## Supplied material

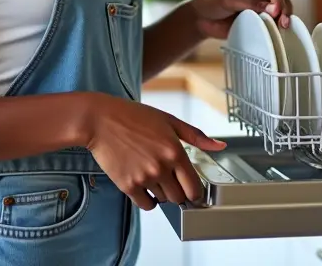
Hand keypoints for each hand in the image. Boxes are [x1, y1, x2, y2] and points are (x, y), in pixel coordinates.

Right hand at [83, 93, 225, 210]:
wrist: (100, 121)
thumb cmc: (133, 117)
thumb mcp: (169, 120)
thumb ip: (196, 136)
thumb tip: (220, 146)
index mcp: (175, 151)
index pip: (194, 187)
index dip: (195, 190)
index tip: (191, 189)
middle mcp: (162, 167)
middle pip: (180, 197)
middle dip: (178, 190)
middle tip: (169, 178)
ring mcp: (144, 178)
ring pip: (163, 200)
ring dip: (161, 192)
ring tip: (151, 172)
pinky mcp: (128, 185)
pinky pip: (146, 205)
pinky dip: (147, 199)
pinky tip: (143, 183)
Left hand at [186, 0, 293, 39]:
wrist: (200, 18)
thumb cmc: (212, 2)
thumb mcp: (229, 0)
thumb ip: (250, 4)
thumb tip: (273, 9)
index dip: (279, 1)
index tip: (276, 13)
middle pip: (282, 1)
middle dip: (286, 11)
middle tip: (284, 23)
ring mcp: (260, 10)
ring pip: (280, 14)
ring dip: (283, 21)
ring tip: (281, 30)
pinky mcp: (257, 23)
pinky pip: (271, 25)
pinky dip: (276, 30)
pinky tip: (276, 34)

## Task instructions
One line contains "thumb tip: (220, 146)". Return that line and every later line through the end of the listing above, exactly, and nothing else.

## Reply to the task
thumb tip: (220, 146)
index mcp: (175, 151)
index pip: (194, 187)
index dip: (195, 190)
index tip: (191, 189)
middle mcp: (162, 167)
middle pip: (180, 197)
middle dip: (178, 190)
middle tip: (169, 178)
ring mcp: (144, 178)
ring pip: (163, 200)
ring dip: (161, 192)
ring tip: (151, 172)
pinky mcp: (128, 185)
pinky pip: (146, 205)
pinky dip: (147, 199)
pinky tip: (143, 183)
Left hand at [186, 0, 293, 39]:
wrist: (200, 18)
thumb cmc: (212, 2)
thumb mcp: (229, 0)
thumb ip: (250, 4)
thumb tip: (273, 9)
index dip: (279, 1)
index tip: (276, 13)
middle pip: (282, 1)
middle dip: (286, 11)
middle tip: (284, 23)
ring mcp: (260, 10)
ring pip: (280, 14)
ring dip: (283, 21)
ring tip: (281, 30)
pinky mcp: (257, 23)
pinky pip: (271, 25)
pinky dip: (276, 30)
pinky tip: (276, 34)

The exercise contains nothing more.